In a nutshell, despite all orthodox challenges to his economic policy, Modi proved he could manage the free market economy for the benefit of the Hindutva majority and keep India safe and growing, with violence against Muslims, savagely widening inequality and crying social injustice all ignored and covered up by an aggressively dominant Hindutva campaign to poll 38 percent of the Indian vote that gave him a disproportionately large comeback that makes him a political legend in post independent history of India.
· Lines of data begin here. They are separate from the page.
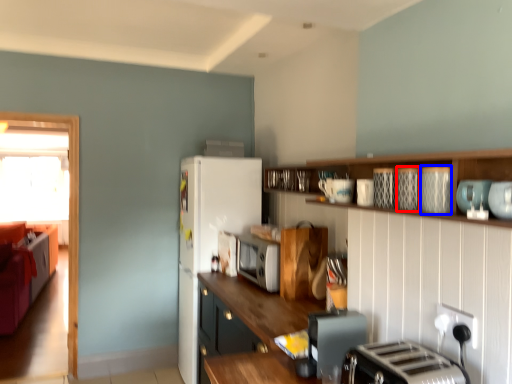
Question: Which of the following is the farthest to the observer, appliance (highlighted by a red box) or appliance (highlighted by a blue box)?

Choices:
 (A) appliance
 (B) appliance

Answer: (A)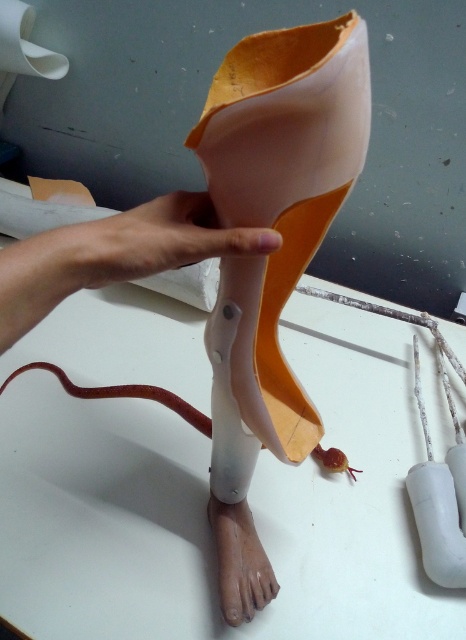
Can you confirm if smooth skin hand at center is bigger than matte plastic foot at lower center?

Yes, smooth skin hand at center is bigger than matte plastic foot at lower center.

Is smooth skin hand at center positioned at the back of matte plastic foot at lower center?

No, smooth skin hand at center is closer to the viewer.

Which is behind, point (139, 269) or point (241, 538)?

The point (241, 538) is more distant.

At what (x,y) coordinates should I click in order to perform the action: click on smooth skin hand at center. Please return your answer as a coordinate pair (x, y). This screenshot has width=466, height=640. Looking at the image, I should click on (164, 240).

Between point (6, 314) and point (248, 529), which one is positioned in front?

Point (6, 314) is in front.

Does matte plastic leg at center have a smaller size compared to matte plastic foot at lower center?

Actually, matte plastic leg at center might be larger than matte plastic foot at lower center.

The image size is (466, 640). I want to click on matte plastic leg at center, so click(x=114, y=253).

Is point (84, 275) positioned behind point (95, 257)?

Yes.

Is matte plastic leg at center smaller than smooth skin hand at center?

Actually, matte plastic leg at center might be larger than smooth skin hand at center.

Find the location of a particular element. matte plastic leg at center is located at coordinates (114, 253).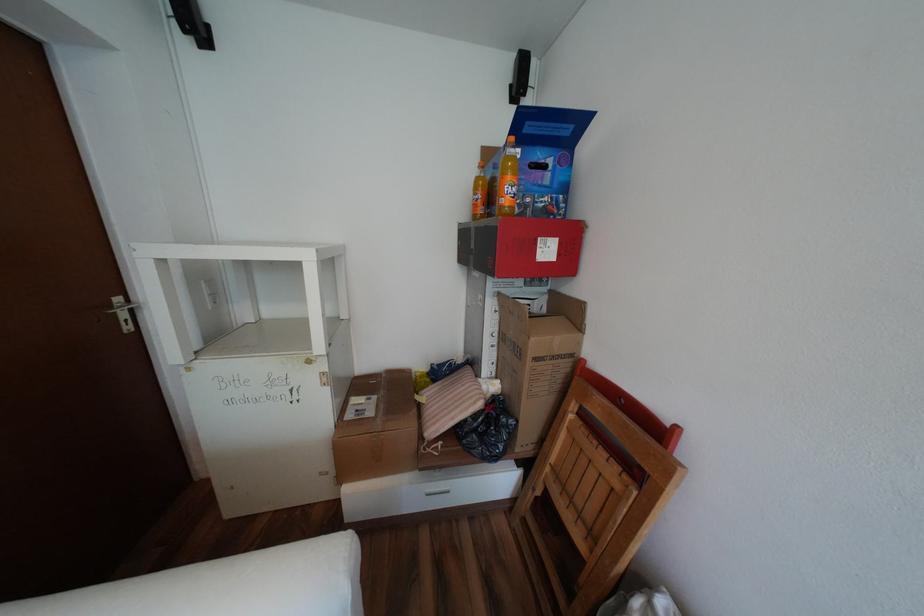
This same majoritarianism is more than apparent in Sri Lanka. Recent violent and brutal Easter Sunday attacks on 03 Catholic churches and 03 super luxury hotels in Colombo by a small extremist group that does not seem to have much training and expertise. It was more like self-hypnotised few Islamic extremists walking in wearing back-packs with explosives to explode themselves. But these brutal attacks were immediately turned into anti Muslim politics with violent attacks on innocent Muslim people far away from where the extremists exploded themselves. They are now being justified with unbelievable anti Muslim stories, the mainstream political leaderships don’t dissociate from. The RSS, the VHP and the like have similar anti Muslim violent outfits, patronised by mainstream politics. Fumbling of the economy and mis-governance by the present UNP allows the main Rajapaksa opposition to go one step beyond Modi, with the advantage of challenging a fractured and a feeble government. President Sirisena is making a valiant bid to be relevant within the now emerging anti Muslim, Sinhala Buddhist politics. The ground is being readied for elections that would take the same campaign trail, which brought back Modi with unexpected and uncalculated margins that none ever thought was possible other then Modi and his extreme Hindutva politics.
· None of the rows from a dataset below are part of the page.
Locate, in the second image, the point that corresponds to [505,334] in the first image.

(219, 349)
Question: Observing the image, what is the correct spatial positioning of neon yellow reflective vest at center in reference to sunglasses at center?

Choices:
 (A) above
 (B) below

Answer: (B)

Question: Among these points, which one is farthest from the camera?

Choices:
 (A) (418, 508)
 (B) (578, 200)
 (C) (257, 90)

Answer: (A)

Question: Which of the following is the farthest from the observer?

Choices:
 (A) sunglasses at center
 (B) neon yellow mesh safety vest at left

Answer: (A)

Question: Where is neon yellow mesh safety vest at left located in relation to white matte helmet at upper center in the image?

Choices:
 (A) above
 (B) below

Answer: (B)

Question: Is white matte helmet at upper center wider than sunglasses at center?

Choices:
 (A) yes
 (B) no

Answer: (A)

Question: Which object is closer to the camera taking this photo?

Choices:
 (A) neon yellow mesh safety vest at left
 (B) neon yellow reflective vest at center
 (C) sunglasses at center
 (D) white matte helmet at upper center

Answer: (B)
In months to come, with all indications of dressing up Modi like, the slogan here could also be "Phir Ek Baar Mahinda Sarkar" (Mahinda once more). The “Lotus bud” voters can then sing praise "Chalo Ek Baar Phir Ham Mahinda Sarkar Banate Hai / Garv Ke Sath Desh Ko Age Badhate Hain/ Phir se Kamal Khilate Hai (lets elect Mahinda government again, let’s move the country ahead with pride, let's help lotus bloom again)".
That being the irony we are faced with.